#### Excerpt
⁂

Build a home? In our day love is the foundation - but its definition is based on a mass media morality and a throw away mentality. Love used to be defined, based on honor, care and commitment.

There is, perhaps no better illustration of this commitment to principle and honor than is seen in a letter written by Major Sullivan Ballou of the Union Army. He penned it to his wife, Sarah, a week before the battle of Bull Run, July 14, 1861. They had been married only six years. These powerful words still touch the soul:

My Very Dear Sarah:

The indications are very strong that we shall move in a few more days—perhaps tomorrow. Lest I should not be able to write again, I feel impelled to write a few lines that may fall under your eye when I shall be no more.

I have no misgivings about or lack of confidence in the cause in which I am engaged, and my courage does not halt or falter. I know how strongly American civilization now leans on the triumph of the Government, and how great a debt we owe to those who went before us through the blood and suffering of the Revolution. And I am willing, perfectly willing, to lay down all my joys in this life to help maintain this Government and to pay that debt.

Sarah, my love for you is deathless: it seems to bind me with mighty cables that nothing but Omnipotence could break, and yet my love for country comes over me like a strong wind and bears me irresistibly on, with all these chains to the battlefield. The memories of all the blissful moments I have spent with you come creeping over me, and I feel most deeply grateful to God, and you, that I have enjoyed them so long. And how hard it is for me to give them up and burn to ashes the hopes of future years, when, God willing, we might still have lived and loved together and seen our sons grown up to honorable manhood around us.

⁂

#### To-do item a
Render all the records under Stored data entries as a numbered list, without blank lines, and leave the pictures out of the answer.
The records have no connection to the excerpt on love and honor.

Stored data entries

⁂

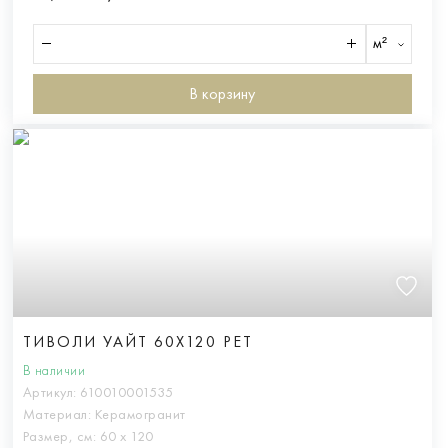
м²
В корзину
ТИВОЛИ УАЙТ 60X120 РЕТ
В наличии
Артикул:
610010001535
Материал:
Керамогранит
Размер, см:
60 х 120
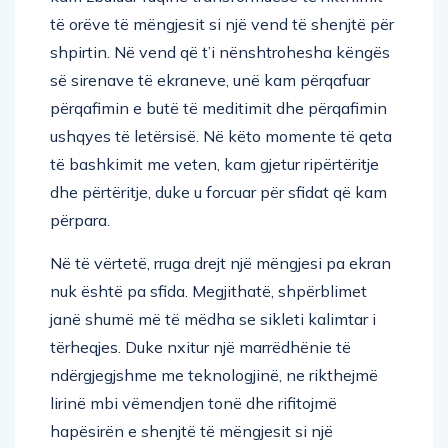
të orëve të mëngjesit si një vend të shenjtë për
shpirtin. Në vend që t’i nënshtrohesha këngës
së sirenave të ekraneve, unë kam përqafuar
përqafimin e butë të meditimit dhe përqafimin
ushqyes të letërsisë. Në këto momente të qeta
të bashkimit me veten, kam gjetur ripërtëritje
dhe përtëritje, duke u forcuar për sfidat që kam
përpara.
Në të vërtetë, rruga drejt një mëngjesi pa ekran
nuk është pa sfida. Megjithatë, shpërblimet
janë shumë më të mëdha se sikleti kalimtar i
tërheqjes. Duke nxitur një marrëdhënie të
ndërgjegjshme me teknologjinë, ne rikthejmë
lirinë mbi vëmendjen tonë dhe rifitojmë
hapësirën e shenjtë të mëngjesit si një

⁂

#### To-do item b
Quote the excerpt on love and honor word for word, starting with "Build a home?" and going on through "be no more.".

#### Output a
1. м²
2. В корзину
3. ТИВОЛИ УАЙТ 60X120 РЕТ
4. В наличии
5. Артикул:
6. 610010001535
7. Материал:
8. Керамогранит
9. Размер, см:
10. 60 х 120
11. të orëve të mëngjesit si një vend të shenjtë për
12. shpirtin. Në vend që t’i nënshtrohesha këngës
13. së sirenave të ekraneve, unë kam përqafuar
14. përqafimin e butë të meditimit dhe përqafimin
15. ushqyes të letërsisë. Në këto momente të qeta
16. të bashkimit me veten, kam gjetur ripërtëritje
17. dhe përtëritje, duke u forcuar për sfidat që kam
18. përpara.
19. Në të vërtetë, rruga drejt një mëngjesi pa ekran
20. nuk është pa sfida. Megjithatë, shpërblimet
21. janë shumë më të mëdha se sikleti kalimtar i
22. tërheqjes. Duke nxitur një marrëdhënie të
23. ndërgjegjshme me teknologjinë, ne rikthejmë
24. lirinë mbi vëmendjen tonë dhe rifitojmë
25. hapësirën e shenjtë të mëngjesit si një

#### Output b
Build a home? In our day love is the foundation - but its definition is based on a mass media morality and a throw away mentality. Love used to be defined, based on honor, care and commitment.

There is, perhaps no better illustration of this commitment to principle and honor than is seen in a letter written by Major Sullivan Ballou of the Union Army. He penned it to his wife, Sarah, a week before the battle of Bull Run, July 14, 1861. They had been married only six years. These powerful words still touch the soul:

My Very Dear Sarah:

The indications are very strong that we shall move in a few more days—perhaps tomorrow. Lest I should not be able to write again, I feel impelled to write a few lines that may fall under your eye when I shall be no more.